(Saved entries)
## START
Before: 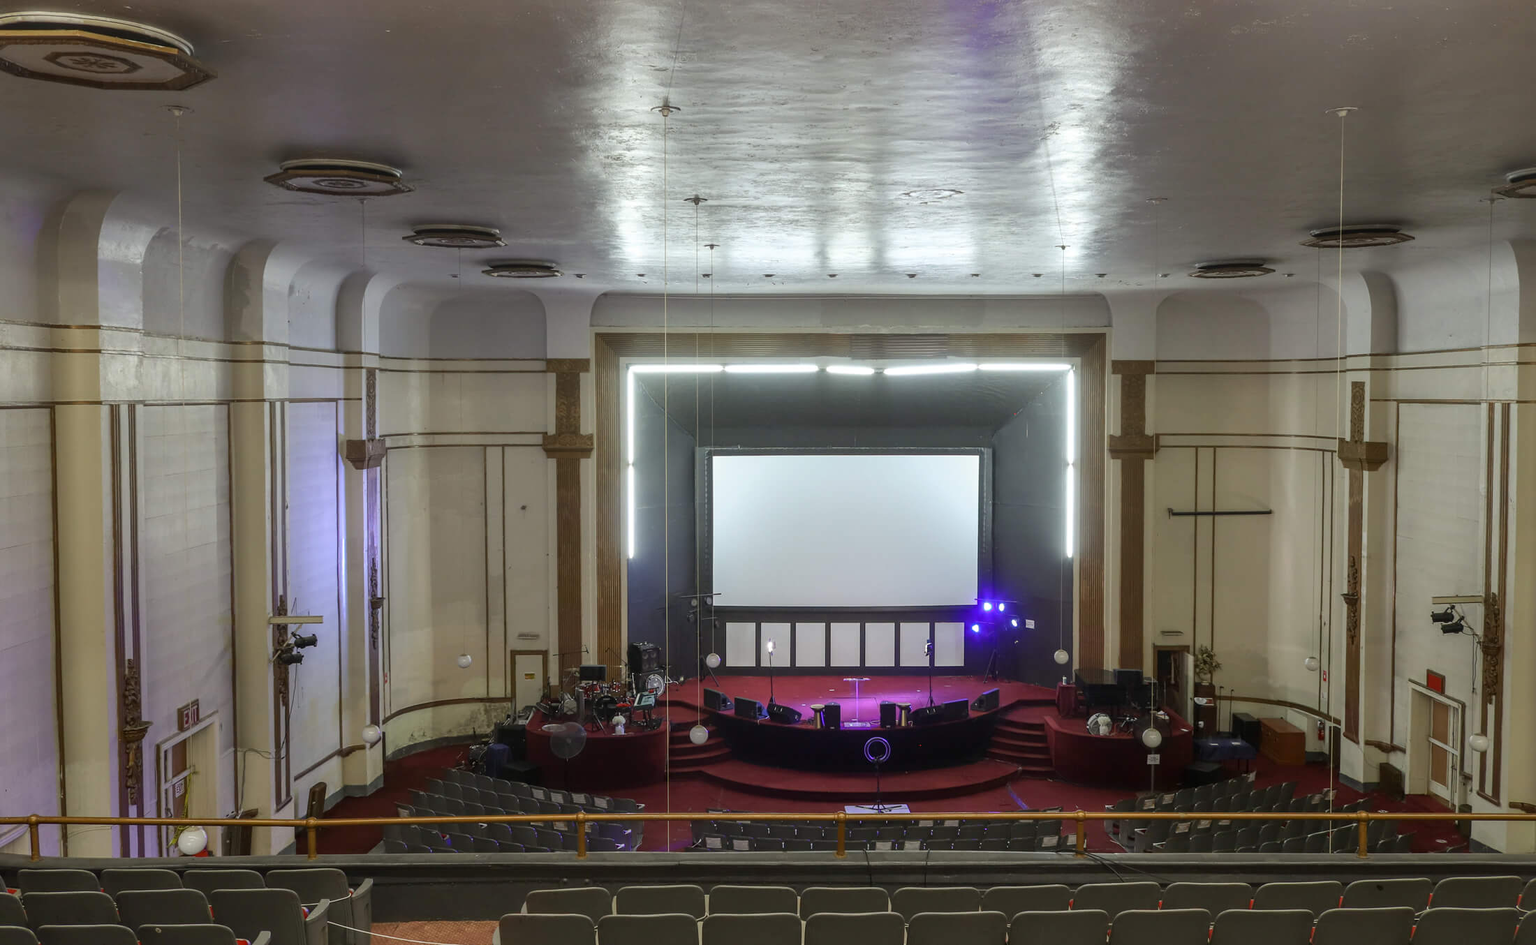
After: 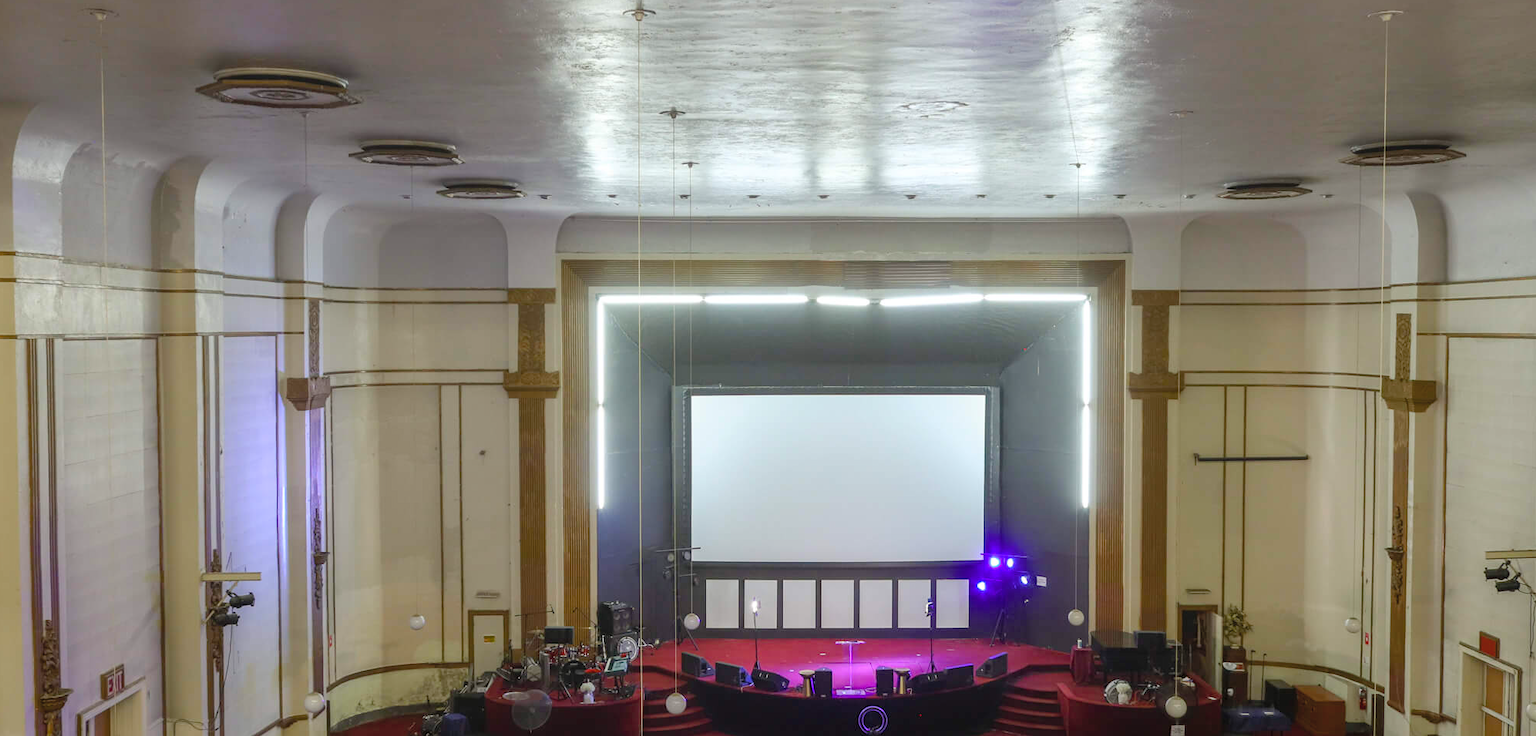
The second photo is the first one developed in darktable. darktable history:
contrast brightness saturation: brightness 0.118
crop: left 5.643%, top 10.343%, right 3.74%, bottom 19.111%
color balance rgb: linear chroma grading › global chroma 8.846%, perceptual saturation grading › global saturation 20.48%, perceptual saturation grading › highlights -19.773%, perceptual saturation grading › shadows 29.885%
## END
Problem to work on >> Rewrite every line of the rows above as a Markdown table with the columns "Line" and "Content," numbering the lines in order and skipping any blank ones. Keep the pictures out of your answer.

Exercise solution >>
| Line | Content |
|---|---|
| 1 | Before:  |
| 2 | After:  |
| 3 | The second photo is the first one developed in darktable. darktable history: |
| 4 | contrast brightness saturation: brightness 0.118 |
| 5 | crop: left 5.643%, top 10.343%, right 3.74%, bottom 19.111% |
| 6 | color balance rgb: linear chroma grading › global chroma 8.846%, perceptual saturation grading › global saturation 20.48%, perceptual saturation grading › highlights -19.773%, perceptual saturation grading › shadows 29.885% |